W najbliższych tygodniach trzeba uzgodnić kandydatów na: szefa Komisji Europejskiej, szefa Rady Europejskiej, wysokiego przedstawiciela UE ds. polityki zagranicznej oraz – być może – stałego przewodniczącego eurogrupy, czyli grona ministrów finansów państw strefy euro.
Dzisiaj nastąpił pierwszy krok w tej procedurze: Herman Van Rompuy, przewodniczący Rady Europejskiej, dostał od 28 państw UE mandat negocjacyjny. Jego pierwsze zadanie to znaleźć wspólnego kandydata na szefa KE. Obsada kolejnych stanowisk będzie wynikiem tej decyzji, cały pakiet musi bowiem brać pod uwagę konieczność zachowania równowagi partyjnej, geograficznej, a także płciowej. Przynajmniej kilka, być może aż połowa, stanowisk przypadnie kobietom.

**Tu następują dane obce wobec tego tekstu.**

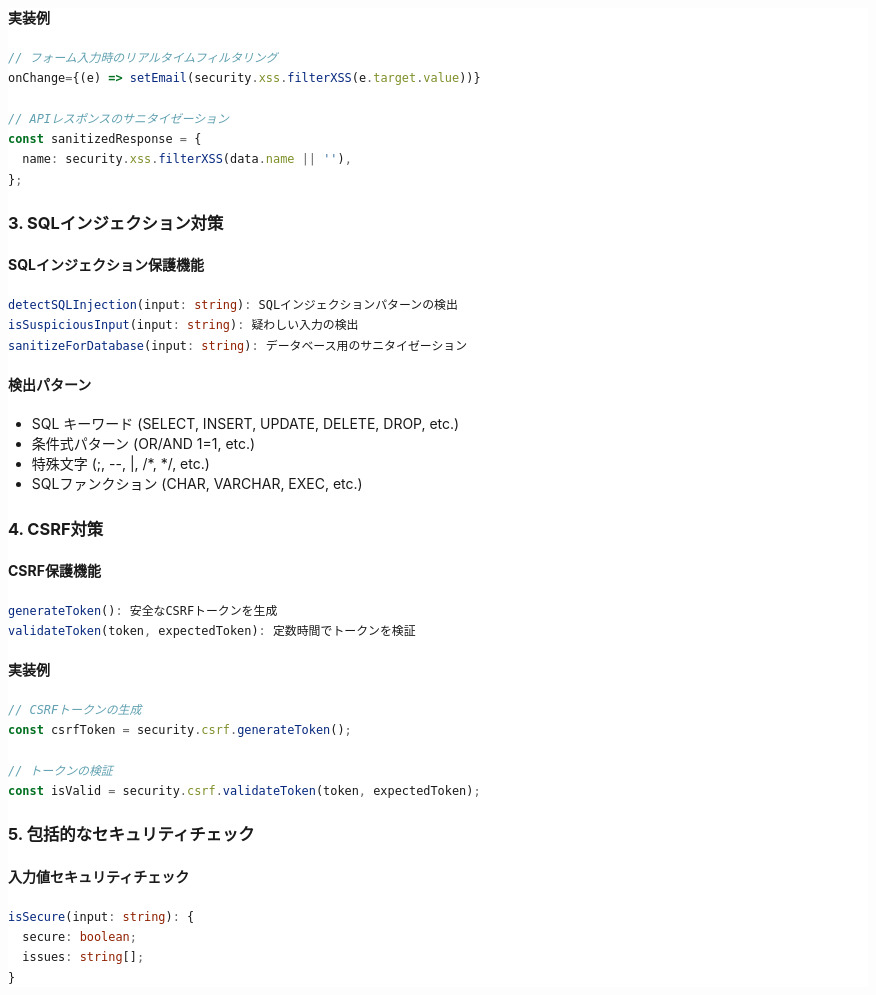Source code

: #### 実装例
```typescript
// フォーム入力時のリアルタイムフィルタリング
onChange={(e) => setEmail(security.xss.filterXSS(e.target.value))}

// APIレスポンスのサニタイゼーション
const sanitizedResponse = {
  name: security.xss.filterXSS(data.name || ''),
};
```

### 3. SQLインジェクション対策

#### SQLインジェクション保護機能
```typescript
detectSQLInjection(input: string): SQLインジェクションパターンの検出
isSuspiciousInput(input: string): 疑わしい入力の検出
sanitizeForDatabase(input: string): データベース用のサニタイゼーション
```

#### 検出パターン
- SQL キーワード (SELECT, INSERT, UPDATE, DELETE, DROP, etc.)
- 条件式パターン (OR/AND 1=1, etc.)
- 特殊文字 (;, --, |, /*, */, etc.)
- SQLファンクション (CHAR, VARCHAR, EXEC, etc.)

### 4. CSRF対策

#### CSRF保護機能
```typescript
generateToken(): 安全なCSRFトークンを生成
validateToken(token, expectedToken): 定数時間でトークンを検証
```

#### 実装例
```typescript
// CSRFトークンの生成
const csrfToken = security.csrf.generateToken();

// トークンの検証
const isValid = security.csrf.validateToken(token, expectedToken);
```

### 5. 包括的なセキュリティチェック

#### 入力値セキュリティチェック
```typescript
isSecure(input: string): {
  secure: boolean;
  issues: string[];
}
```
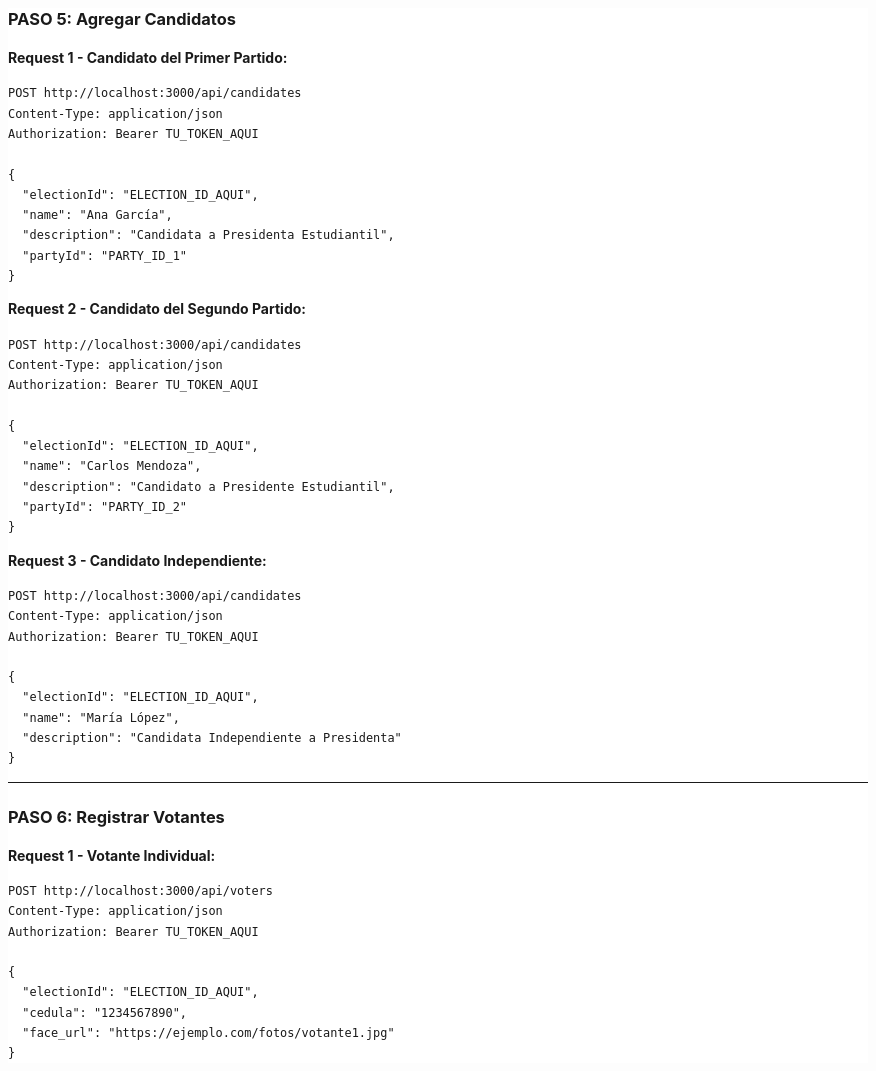 ### **PASO 5: Agregar Candidatos**

**Request 1 - Candidato del Primer Partido:**
```http
POST http://localhost:3000/api/candidates
Content-Type: application/json
Authorization: Bearer TU_TOKEN_AQUI

{
  "electionId": "ELECTION_ID_AQUI",
  "name": "Ana García",
  "description": "Candidata a Presidenta Estudiantil",
  "partyId": "PARTY_ID_1"
}
```

**Request 2 - Candidato del Segundo Partido:**
```http
POST http://localhost:3000/api/candidates
Content-Type: application/json
Authorization: Bearer TU_TOKEN_AQUI

{
  "electionId": "ELECTION_ID_AQUI",
  "name": "Carlos Mendoza",
  "description": "Candidato a Presidente Estudiantil",
  "partyId": "PARTY_ID_2"
}
```

**Request 3 - Candidato Independiente:**
```http
POST http://localhost:3000/api/candidates
Content-Type: application/json
Authorization: Bearer TU_TOKEN_AQUI

{
  "electionId": "ELECTION_ID_AQUI",
  "name": "María López",
  "description": "Candidata Independiente a Presidenta"
}
```

---

### **PASO 6: Registrar Votantes**

**Request 1 - Votante Individual:**
```http
POST http://localhost:3000/api/voters
Content-Type: application/json
Authorization: Bearer TU_TOKEN_AQUI

{
  "electionId": "ELECTION_ID_AQUI",
  "cedula": "1234567890",
  "face_url": "https://ejemplo.com/fotos/votante1.jpg"
}
```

Zadanie Van Rompuya jest trudne, bo musi uwzględnić bardzo różne interesy. Mocno naciska na niego PE. Liderzy grup politycznych przekonują, że szefem KE powinien zostać Jean-Claude Juncker. Były premier Luksemburga był twarzą europejskiej kampanii wyborczej grupy chadeckiej, czyli Europejskiej Partii Ludowej, a ta wybory wygrała.
Równocześnie traktat lizboński mówi, że to Rada, a więc prezydenci i premierzy, mianuje szefa KE po uwzględnieniu wyników wyborów. Nikt nie wie, czy musi przy tym brać pod uwagę tylko barwy polityczne czy też konkretne nazwiska podsuwane przez parlament.